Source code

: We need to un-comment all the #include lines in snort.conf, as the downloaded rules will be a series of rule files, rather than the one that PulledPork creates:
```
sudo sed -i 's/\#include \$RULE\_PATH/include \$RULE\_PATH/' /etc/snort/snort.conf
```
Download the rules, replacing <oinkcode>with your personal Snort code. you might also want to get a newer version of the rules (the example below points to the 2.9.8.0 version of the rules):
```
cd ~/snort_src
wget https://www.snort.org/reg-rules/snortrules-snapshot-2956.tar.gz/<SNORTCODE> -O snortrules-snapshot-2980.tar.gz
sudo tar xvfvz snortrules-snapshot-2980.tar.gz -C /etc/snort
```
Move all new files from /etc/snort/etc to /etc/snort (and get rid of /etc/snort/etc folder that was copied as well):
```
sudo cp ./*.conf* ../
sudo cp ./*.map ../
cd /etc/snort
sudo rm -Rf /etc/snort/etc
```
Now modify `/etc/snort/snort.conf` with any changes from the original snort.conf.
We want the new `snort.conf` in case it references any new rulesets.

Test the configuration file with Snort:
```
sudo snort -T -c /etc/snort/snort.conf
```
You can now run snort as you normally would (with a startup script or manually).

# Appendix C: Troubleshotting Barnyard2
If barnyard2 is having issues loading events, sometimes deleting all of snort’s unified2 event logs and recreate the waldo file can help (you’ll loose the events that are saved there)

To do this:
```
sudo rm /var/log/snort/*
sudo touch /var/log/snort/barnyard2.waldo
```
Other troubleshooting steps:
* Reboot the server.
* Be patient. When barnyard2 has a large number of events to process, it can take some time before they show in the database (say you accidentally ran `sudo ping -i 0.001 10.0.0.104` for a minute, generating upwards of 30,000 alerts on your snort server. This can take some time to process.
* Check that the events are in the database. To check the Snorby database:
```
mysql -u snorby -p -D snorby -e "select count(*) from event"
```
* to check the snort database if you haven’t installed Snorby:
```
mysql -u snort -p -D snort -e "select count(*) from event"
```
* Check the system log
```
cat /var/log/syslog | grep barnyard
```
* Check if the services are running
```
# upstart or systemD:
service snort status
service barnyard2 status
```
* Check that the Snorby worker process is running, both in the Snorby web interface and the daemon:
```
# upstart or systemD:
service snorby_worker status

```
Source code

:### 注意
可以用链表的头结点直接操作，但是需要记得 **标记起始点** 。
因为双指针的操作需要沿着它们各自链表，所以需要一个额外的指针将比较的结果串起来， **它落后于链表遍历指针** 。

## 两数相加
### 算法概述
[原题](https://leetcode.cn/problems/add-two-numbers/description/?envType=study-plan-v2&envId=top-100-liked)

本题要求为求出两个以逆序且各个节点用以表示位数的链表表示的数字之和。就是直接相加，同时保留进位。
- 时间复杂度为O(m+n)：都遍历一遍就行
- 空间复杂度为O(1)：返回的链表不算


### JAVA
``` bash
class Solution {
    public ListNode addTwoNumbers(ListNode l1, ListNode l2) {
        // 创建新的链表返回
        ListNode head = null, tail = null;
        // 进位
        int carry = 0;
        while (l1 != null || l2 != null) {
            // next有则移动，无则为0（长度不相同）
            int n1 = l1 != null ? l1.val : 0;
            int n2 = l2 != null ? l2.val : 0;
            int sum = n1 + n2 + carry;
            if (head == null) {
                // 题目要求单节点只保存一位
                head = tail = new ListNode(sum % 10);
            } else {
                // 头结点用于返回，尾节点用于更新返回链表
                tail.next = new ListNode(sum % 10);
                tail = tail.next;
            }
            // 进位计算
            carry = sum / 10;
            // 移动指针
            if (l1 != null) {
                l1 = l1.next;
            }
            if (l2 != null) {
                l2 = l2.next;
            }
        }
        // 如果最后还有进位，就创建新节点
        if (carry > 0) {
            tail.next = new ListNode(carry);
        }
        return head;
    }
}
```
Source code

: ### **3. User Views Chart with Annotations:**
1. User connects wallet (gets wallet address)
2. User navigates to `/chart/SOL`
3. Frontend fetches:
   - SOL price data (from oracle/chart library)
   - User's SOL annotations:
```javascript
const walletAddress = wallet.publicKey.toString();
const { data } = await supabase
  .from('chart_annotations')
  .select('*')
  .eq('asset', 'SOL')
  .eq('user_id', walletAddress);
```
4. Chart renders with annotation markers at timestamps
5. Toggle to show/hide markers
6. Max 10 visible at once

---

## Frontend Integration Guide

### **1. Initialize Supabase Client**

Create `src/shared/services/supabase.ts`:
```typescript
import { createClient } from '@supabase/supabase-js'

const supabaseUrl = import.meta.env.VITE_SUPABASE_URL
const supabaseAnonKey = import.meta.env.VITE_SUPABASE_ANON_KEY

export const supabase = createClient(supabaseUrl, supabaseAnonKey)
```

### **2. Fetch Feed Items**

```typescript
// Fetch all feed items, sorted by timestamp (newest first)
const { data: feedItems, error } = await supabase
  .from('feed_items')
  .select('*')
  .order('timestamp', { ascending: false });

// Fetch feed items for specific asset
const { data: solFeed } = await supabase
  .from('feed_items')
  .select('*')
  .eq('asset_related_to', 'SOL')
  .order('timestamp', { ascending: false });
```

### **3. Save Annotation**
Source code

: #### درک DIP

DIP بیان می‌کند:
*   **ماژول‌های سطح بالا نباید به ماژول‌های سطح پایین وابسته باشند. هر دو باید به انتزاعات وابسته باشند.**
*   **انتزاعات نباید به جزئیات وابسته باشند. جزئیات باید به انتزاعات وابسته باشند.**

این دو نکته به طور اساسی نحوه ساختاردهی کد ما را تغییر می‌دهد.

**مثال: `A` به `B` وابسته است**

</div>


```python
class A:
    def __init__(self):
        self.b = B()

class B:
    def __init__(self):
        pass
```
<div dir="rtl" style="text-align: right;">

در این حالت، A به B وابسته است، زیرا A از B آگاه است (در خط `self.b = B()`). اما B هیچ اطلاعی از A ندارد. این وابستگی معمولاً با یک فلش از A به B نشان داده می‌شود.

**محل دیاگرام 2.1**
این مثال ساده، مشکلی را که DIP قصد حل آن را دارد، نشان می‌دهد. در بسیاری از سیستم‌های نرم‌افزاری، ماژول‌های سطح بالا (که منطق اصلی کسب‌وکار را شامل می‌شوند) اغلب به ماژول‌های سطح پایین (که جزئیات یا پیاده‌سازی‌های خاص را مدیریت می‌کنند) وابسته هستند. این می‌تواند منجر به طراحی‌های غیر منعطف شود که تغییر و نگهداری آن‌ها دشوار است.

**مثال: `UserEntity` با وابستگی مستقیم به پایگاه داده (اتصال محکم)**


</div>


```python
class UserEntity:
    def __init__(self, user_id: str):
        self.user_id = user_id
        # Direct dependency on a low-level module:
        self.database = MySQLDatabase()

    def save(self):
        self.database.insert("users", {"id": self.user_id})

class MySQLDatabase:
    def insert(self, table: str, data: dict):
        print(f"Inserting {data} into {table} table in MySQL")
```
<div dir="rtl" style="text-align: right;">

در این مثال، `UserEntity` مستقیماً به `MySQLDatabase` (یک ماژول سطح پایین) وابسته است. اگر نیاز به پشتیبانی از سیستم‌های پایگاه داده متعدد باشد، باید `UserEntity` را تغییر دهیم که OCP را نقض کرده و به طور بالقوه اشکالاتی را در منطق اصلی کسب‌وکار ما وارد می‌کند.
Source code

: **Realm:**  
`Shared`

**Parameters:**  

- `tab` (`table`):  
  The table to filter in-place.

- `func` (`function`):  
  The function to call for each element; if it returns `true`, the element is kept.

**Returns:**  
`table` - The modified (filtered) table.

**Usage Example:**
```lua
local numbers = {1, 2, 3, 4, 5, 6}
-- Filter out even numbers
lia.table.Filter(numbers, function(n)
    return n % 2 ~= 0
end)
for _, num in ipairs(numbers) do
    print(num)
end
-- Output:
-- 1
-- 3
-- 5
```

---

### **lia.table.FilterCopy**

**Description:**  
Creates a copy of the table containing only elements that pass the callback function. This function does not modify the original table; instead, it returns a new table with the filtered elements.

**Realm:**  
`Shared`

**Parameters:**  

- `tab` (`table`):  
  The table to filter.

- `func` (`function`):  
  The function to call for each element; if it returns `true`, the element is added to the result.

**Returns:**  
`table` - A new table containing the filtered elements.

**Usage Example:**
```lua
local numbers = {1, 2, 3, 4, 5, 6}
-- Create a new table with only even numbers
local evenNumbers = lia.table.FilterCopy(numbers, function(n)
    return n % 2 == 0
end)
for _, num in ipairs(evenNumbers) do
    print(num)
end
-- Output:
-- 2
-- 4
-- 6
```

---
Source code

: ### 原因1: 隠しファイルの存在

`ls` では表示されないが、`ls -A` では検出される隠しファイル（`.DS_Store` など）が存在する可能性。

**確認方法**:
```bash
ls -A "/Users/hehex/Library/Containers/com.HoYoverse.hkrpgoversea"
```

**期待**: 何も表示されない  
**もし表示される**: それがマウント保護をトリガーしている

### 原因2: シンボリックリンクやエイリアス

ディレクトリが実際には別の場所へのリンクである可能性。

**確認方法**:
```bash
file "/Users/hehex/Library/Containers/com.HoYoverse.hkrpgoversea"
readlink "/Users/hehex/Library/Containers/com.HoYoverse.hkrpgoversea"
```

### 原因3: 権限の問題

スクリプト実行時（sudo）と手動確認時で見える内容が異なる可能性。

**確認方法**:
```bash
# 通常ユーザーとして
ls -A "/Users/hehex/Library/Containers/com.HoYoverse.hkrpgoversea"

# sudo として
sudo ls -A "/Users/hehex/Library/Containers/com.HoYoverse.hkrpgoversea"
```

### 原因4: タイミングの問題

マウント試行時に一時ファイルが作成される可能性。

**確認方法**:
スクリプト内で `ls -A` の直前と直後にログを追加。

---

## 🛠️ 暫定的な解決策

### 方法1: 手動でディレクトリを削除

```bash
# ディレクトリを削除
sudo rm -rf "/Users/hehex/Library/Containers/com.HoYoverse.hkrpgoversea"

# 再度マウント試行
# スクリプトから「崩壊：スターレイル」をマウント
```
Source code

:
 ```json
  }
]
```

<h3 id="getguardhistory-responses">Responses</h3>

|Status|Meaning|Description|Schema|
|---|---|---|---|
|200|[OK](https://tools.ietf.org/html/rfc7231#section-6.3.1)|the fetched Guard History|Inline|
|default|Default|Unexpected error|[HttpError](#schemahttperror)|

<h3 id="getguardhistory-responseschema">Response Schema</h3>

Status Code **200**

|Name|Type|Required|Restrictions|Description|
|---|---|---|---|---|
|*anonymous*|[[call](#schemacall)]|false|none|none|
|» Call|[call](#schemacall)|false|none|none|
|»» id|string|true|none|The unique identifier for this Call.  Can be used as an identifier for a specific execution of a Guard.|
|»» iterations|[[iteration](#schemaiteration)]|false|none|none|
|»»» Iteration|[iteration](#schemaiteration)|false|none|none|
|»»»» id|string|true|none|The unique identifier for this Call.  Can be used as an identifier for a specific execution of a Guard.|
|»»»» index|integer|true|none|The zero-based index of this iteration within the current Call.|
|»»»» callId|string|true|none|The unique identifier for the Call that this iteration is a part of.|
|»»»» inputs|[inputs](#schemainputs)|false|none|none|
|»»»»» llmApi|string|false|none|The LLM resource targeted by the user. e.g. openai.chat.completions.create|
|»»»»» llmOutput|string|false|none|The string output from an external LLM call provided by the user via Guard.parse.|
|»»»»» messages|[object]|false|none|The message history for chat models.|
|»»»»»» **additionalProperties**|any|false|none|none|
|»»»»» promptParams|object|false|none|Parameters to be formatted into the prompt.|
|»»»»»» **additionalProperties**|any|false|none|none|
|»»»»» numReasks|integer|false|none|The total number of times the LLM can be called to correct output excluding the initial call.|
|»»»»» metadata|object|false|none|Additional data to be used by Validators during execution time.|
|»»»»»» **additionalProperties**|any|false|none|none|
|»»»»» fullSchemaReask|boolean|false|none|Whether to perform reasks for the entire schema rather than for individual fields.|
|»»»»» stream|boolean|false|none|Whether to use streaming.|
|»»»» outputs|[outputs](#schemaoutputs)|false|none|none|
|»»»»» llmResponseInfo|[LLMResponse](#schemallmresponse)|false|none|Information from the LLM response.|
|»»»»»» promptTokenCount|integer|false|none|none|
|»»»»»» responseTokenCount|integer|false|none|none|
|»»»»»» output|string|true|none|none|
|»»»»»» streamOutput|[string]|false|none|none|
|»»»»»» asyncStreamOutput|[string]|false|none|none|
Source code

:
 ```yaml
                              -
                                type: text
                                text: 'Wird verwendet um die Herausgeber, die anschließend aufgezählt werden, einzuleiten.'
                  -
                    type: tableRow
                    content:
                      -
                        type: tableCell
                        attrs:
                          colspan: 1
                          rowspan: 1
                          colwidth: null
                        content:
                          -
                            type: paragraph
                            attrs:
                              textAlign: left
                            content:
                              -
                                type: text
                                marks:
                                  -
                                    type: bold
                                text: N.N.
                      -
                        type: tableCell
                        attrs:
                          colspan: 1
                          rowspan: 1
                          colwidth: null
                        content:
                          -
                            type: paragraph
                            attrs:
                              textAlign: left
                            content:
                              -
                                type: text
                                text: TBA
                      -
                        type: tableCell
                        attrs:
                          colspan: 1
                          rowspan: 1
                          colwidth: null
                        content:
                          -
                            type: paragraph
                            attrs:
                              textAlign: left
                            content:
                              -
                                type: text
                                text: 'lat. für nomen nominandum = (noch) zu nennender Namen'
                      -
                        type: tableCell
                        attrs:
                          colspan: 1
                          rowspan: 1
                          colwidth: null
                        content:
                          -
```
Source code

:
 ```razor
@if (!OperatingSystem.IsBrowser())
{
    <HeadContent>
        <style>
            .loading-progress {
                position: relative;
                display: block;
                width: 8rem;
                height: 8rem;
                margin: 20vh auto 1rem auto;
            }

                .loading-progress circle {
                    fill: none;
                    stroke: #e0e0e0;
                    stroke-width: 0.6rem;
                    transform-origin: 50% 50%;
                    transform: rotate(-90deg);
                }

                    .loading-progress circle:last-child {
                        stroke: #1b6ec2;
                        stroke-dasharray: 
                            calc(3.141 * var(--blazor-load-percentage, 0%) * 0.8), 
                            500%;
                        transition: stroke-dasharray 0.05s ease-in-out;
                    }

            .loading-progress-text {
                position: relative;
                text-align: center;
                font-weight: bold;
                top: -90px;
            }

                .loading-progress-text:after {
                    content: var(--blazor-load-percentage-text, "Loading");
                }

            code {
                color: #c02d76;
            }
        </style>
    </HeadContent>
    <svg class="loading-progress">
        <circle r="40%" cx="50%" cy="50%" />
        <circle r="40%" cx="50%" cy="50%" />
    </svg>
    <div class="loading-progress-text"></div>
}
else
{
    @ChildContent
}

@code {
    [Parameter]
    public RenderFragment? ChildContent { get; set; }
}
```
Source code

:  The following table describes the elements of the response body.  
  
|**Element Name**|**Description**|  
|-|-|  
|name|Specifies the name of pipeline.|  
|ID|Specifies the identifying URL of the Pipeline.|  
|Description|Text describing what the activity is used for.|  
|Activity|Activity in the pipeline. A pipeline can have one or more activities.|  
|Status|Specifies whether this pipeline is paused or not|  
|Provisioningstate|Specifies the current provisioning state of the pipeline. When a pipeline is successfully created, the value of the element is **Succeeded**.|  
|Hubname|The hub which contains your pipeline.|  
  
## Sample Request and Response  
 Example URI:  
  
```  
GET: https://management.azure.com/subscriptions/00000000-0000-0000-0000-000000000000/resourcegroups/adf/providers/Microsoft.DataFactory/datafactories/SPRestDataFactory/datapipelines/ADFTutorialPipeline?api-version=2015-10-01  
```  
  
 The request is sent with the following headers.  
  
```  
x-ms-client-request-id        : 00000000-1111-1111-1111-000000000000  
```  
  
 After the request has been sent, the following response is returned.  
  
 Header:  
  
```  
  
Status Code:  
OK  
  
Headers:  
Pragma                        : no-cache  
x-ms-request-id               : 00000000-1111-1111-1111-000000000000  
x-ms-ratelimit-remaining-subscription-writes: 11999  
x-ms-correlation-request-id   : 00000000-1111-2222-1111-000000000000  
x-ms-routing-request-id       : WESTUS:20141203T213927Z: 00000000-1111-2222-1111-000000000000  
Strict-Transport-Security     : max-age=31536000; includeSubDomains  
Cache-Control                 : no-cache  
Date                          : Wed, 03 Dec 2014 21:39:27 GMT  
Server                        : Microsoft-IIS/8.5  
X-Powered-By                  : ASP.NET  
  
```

# Exercise brief
Working from the records above, write out verbatim only the lines from the line containing "services are running" through the line containing "[原题](https://l".

# Expected output
* Check if the services are running
```
# upstart or systemD:
service snort status
service barnyard2 status
```
* Check that the Snorby worker process is running, both in the Snorby web interface and the daemon:
```
# upstart or systemD:
service snorby_worker status

```
Source code

:### 注意
可以用链表的头结点直接操作，但是需要记得 **标记起始点** 。
因为双指针的操作需要沿着它们各自链表，所以需要一个额外的指针将比较的结果串起来， **它落后于链表遍历指针** 。

## 两数相加
### 算法概述
[原题](https://leetcode.cn/problems/add-two-numbers/description/?envType=study-plan-v2&envId=top-100-liked)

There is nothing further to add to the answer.